If you want to run Exomiser using data from a different release directory edit the line in application.properties
:
exomiser.data-directory=
with
exomiser.data-directory=/full/path/to/alternative/data/directory
For example, assuming you unzipped the contents of the 2402_hg38.zip data file into /data/exomiser-data:
exomiser.data-directory=/data/exomiser-data
where the contents of exomiser-data looks something like this:
$ tree -L 1 /data/exomiser-data/
/data/exomiser-data/
├── 2402_hg19
├── 2402_hg38
├── 2402_phenotype
├── cadd
└── remm
By default Exomiser will look for data located in the exomiser-cli-14.0.0/data directory.

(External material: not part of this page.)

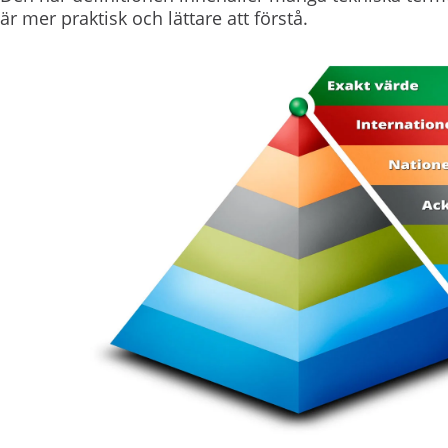
är mer praktisk och lättare att förstå.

After defining the a exomiser.data-directory, a minimal setup for exome analysis using GRCh37/hg19 would only require
the application.properties
to contain this:
### hg19 assembly ###
exomiser.hg19.data-version=2402
### phenotypes ###
exomiser.phenotype.data-version=2402
For a GRCh38/hg38 only setup:
### hg38 assembly ###
exomiser.hg38.data-version=2402
### phenotypes ###
exomiser.phenotype.data-version=2402
Or an install supporting both assemblies:
### hg19 assembly ###
exomiser.hg19.data-version=2402
### hg38 assembly ###
exomiser.hg38.data-version=2402
### phenotypes ###
exomiser.phenotype.data-version=2402
n.b. each assembly will require approximately 1GB RAM to load. Attempting to analyse a VCF called using an unsupported/unloaded assembly data will result in an unrecoverable error being thrown.
By default, Exomiser uses a whitelist created from ClinVar data. Exomiser will consider any variant on the whitelist to be maximally pathogenic, regardless of the underlying data (e.g. variant effect, allele frequency, predicted pathogenicity) and always included these in the results.
Troubleshooting
Zip file reported as too big or corrupted
If, when running ‘unzip exomiser-cli-14.0.0-distribution.zip’, you see the following:
error: Zip file too big (greater than 4294959102 bytes) Archive: exomiser-cli-14.0.0-distribution.zip warning [exomiser-cli-14.0.0-distribution.zip]: 9940454202 extra bytes at beginning or within zipfile (attempting to process anyway) error [exomiser-cli-14.0.0-distribution.zip]: start of central directory not found; zipfile corrupt. (please check that you have transferred or created the zipfile in the appropriate BINARY mode and that you have compiled UnZip properly)
Check that your unzip version was compiled with LARGE_FILE_SUPPORT and ZIP64_SUPPORT. This is standard with UnZip 6.00 and can be checked by typing:
unzip -version
This shouldn’t be an issue with more recent linux distributions.